I'm looking for ideas on where I can get 1 or 2 gallon glass jugs? I'm going to try a local dairy that sells milk in glass to see if they have gallon jugs.

Any other ideas? I can't find or even think of where to get 2 gallon glass jugs?


----------



## oldwhiskers (Aug 11, 2012)

I haven't seen 2-gallon glass jugs, but the 1-gallon jugs are normally sold at the local homebrew stores or the online ones like finevinewines.com and northernbrewer.com.


----------



## blackfin1 (Aug 11, 2012)

I know Midwest supplies has 1 gallon glass jugs. 
Sal


----------



## Duster (Aug 11, 2012)

CVS drug store, not sure if there is one in your area or not, sells cheap wine in one gallon jugs. About 10 buck a gallon. you can get the empty's cheaper but if you figuar about 3 bucks for the jug that makes the wine about 7 bucks a gallon.


----------



## Brew and Wine Supply (Aug 11, 2012)

We have them, on sale now with "Dog Days" coupon.
Single bottles: http://brewandwinesupply.com/index.php?route=product/product&path=25_28&product_id=20

or by the case of 4: http://brewandwinesupply.com/index.php?route=product/product&path=25_28&product_id=210

We include the caps, others charge you for them.

Have not seen anything 2 gallon in years, but we have 3 gallon carboys: http://brewandwinesupply.com/index.php?route=product/product&path=25_28&product_id=189


----------



## karrlot (Aug 11, 2012)

I just got back from the grocery store. They have a water filter machine where you can buy jugs and fill them up with water (like for your water dispenser). They have two, three, four, and five gallon jugs. Has anyone used these plastic jugs for a carboy?


----------



## roadwarriorsvt (Aug 11, 2012)

I'm with Duster. I can buy an empty 1 gallon jug from my LHBS foir $10 or a 1 gallon jug full of Gallo wine for $13. You can use plastic jugs as carboys, as long as they are the appropriate food grade plastic.


----------



## Brew and Wine Supply (Aug 11, 2012)

roadwarriorsvt said:


> I'm with Duster. I can buy an empty 1 gallon jug from my LHBS foir $10 or a 1 gallon jug full of Gallo wine for $13. You can use plastic jugs as carboys, as long as they are the appropriate food grade plastic.

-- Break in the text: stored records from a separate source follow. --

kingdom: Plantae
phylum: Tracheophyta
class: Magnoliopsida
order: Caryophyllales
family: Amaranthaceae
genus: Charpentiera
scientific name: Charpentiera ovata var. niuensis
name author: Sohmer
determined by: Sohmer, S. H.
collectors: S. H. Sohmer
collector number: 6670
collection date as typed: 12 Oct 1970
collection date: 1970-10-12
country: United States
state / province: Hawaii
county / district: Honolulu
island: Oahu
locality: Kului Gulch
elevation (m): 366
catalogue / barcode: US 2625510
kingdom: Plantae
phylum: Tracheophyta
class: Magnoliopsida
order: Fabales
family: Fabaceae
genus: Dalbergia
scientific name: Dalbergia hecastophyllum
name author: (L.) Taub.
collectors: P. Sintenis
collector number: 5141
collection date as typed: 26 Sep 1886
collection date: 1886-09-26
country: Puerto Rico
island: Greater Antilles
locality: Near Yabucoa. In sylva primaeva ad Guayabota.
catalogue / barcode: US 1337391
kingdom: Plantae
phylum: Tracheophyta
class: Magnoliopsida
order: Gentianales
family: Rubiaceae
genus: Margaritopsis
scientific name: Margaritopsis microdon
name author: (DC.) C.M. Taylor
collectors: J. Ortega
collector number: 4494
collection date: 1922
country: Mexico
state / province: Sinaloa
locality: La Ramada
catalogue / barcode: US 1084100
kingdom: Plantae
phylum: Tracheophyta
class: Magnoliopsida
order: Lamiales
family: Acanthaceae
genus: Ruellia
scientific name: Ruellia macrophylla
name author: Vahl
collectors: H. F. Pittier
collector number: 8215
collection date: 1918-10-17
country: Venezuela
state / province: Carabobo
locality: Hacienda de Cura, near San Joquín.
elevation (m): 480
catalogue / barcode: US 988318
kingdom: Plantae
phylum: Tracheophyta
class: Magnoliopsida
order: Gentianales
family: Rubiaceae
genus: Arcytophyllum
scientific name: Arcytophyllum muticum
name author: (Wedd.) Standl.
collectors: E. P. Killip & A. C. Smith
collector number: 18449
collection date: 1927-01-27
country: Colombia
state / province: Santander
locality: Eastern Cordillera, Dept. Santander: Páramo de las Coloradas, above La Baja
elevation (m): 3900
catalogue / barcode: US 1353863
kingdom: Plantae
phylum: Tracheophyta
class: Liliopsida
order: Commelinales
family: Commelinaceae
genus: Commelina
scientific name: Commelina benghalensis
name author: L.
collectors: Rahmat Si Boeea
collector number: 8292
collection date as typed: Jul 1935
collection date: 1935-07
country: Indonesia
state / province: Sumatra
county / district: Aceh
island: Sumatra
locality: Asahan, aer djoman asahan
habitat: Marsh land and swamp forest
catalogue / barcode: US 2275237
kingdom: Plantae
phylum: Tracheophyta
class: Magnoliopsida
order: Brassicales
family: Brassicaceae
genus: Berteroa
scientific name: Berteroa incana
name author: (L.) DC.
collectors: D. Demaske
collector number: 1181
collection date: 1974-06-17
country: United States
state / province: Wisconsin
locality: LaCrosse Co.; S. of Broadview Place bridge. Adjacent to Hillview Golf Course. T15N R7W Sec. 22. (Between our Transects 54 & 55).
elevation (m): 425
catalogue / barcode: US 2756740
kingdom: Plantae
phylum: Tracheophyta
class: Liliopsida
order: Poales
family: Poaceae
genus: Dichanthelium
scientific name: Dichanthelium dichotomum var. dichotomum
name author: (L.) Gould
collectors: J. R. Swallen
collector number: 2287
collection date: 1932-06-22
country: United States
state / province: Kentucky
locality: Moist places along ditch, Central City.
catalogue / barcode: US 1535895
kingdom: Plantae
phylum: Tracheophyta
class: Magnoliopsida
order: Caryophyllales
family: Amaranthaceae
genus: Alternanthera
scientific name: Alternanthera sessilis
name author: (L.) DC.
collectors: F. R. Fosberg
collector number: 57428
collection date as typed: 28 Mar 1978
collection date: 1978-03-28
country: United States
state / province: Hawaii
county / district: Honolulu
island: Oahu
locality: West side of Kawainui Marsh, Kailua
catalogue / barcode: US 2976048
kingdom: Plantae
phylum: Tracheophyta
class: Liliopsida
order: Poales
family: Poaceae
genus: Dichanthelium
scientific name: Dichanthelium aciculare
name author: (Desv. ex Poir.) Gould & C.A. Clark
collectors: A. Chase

:< $4.99 here, and I cringe when I ring one up, but for what I pay for them thats what it comes out to. 
I too have sent people to my old liquor store for a jug of Gallo for $9.99


----------



## cpfan (Aug 11, 2012)

karrlot said:


> I just got back from the grocery store. They have a water filter machine where you can buy jugs and fill them up with water (like for your water dispenser). They have two, three, four, and five gallon jugs. Has anyone used these plastic jugs for a carboy?


Yes people have used them. There are lots of threads to read on the 5 US gallon ones. Personally I won't use them. One reason is that I usually make 6 US gallon kits. Another is that they are made to hold water not alcohol. IMO, food grade doesn`t mean alcohol grade.

Steve


----------



## Julie (Aug 11, 2012)

cpfan said:


> ....... IMO, food grade doesn`t mean alcohol grade.
> 
> Steve


 
I agree, food grade buckets for a primary are one thing but to age wine in a plastic bottle, well I would not be comfortable doing it.


----------